[Extract to read]

To understand and overcome the challenges associated with moving life-urgent payloads using unmanned aircraft.
Organ transportation has not been substantially innovated in the last 60 years. Unmanned aircraft systems (UAS; ie, drones) have the potential to reduce system inefficiencies and improve access to transplantation. We sought to determine if UASs could successfully be integrated into the current system of organ delivery.
A multi-disciplinary team was convened to design and build an unmanned aircraft to autonomously carry a human organ. A kidney transplant recipient was enrolled to receive a drone-shipped kidney.
A uniquely designed organ drone was built. The aircraft was flown 44 times (total of 7.38 hours). Three experimental missions were then flown in Baltimore City over 2.8 miles. For mission #1, no payload was carried. In mission #2, a payload of ice, saline, and blood tubes (3.8 kg, 8.4 lbs) was flown. In mission #3, a human kidney for transplant (4.4 kg, 9.7 lbs) was successfully flown by a UAS. The organ was transplanted into a 44-year-old female with a history of hypertensive nephrosclerosis and anuria on dialysis for 8 years. Between postoperative days (POD) 1 and 4, urine increased from 1.0 L to 3.6 L. Creatinine decreased starting on POD 3, to an inpatient nadir of 6.9 mg/dL. The patient was discharged on POD 4.

[/Extract to read]
[Information shown]

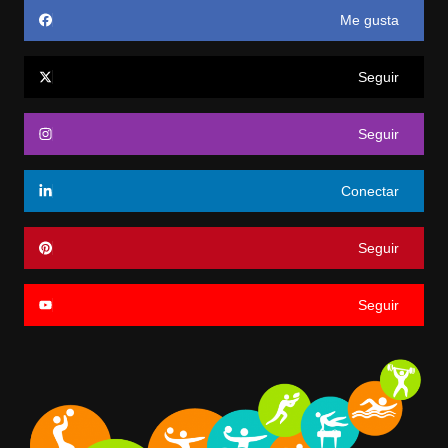
Me gusta
Seguir
Seguir
Conectar
Seguir
Seguir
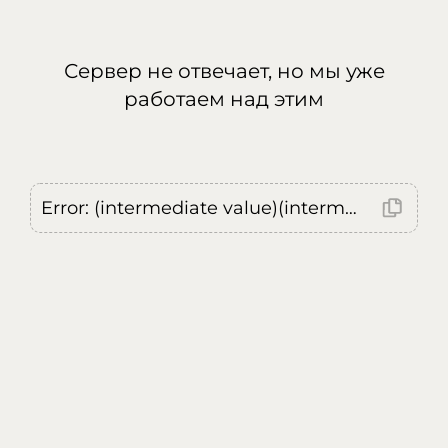
Сервер не отвечает, но мы уже
работаем над этим
Error: (intermediate value)(intermediate value)(intermediate value).replaceAll is not a function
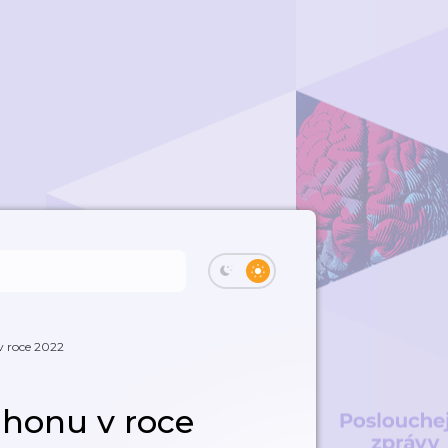
v roce 2022
Phonu v roce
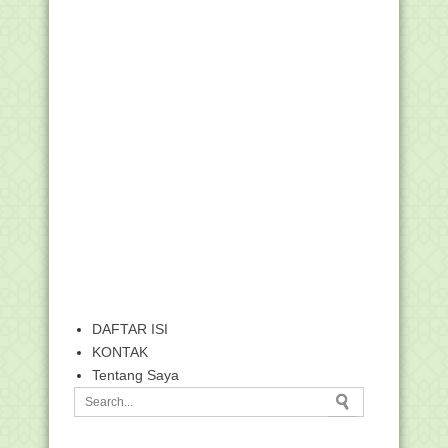
DAFTAR ISI
KONTAK
Tentang Saya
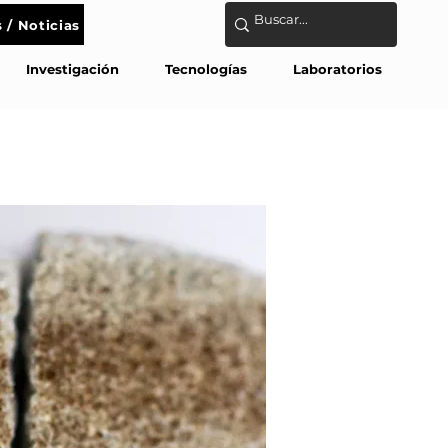
 / Noticias
tanos
Investigación
Tecnologías
Laboratorios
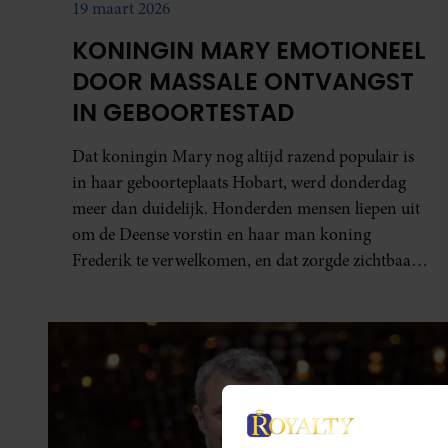
19 maart 2026
KONINGIN MARY EMOTIONEEL
DOOR MASSALE ONTVANGST
IN GEBOORTESTAD
Dat koningin Mary nog altijd razend populair is
in haar geboorteplaats Hobart, werd donderdag
meer dan duidelijk. Honderden mensen liepen uit
om de Deense vorstin en haar man koning
Frederik te verwelkomen, en dat zorgde zichtbaar
voor emotie bij Mary.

[/Information shown]

# Prompt A
In the text on drone organ delivery, rewrite the passage from "Organ transportation has" to "of organ delivery.", replacing "inefficiencies" with "delays".
# Prompt B
According to the drone organ delivery text, what items made up the payload flown in mission #2?
# Prompt C
Continue the text on drone organ delivery, starting right after its last sentence.

# Expected output A
Organ transportation has not been substantially innovated in the last 60 years. Unmanned aircraft systems (UAS; ie, drones) have the potential to reduce system delays and improve access to transplantation. We sought to determine if UASs could successfully be integrated into the current system of organ delivery.

# Expected output B
Ice, saline, blood tubes

# Expected output C
Here, we completed the first successful delivery of a human organ using unmanned aircraft. This study brought together multidisciplinary resources to develop, build, and test the first organ drone system, through which we performed the first transplant of a drone transported kidney. These innovations could inform not just transplantation, but other areas of medicine requiring life-saving payload delivery as well.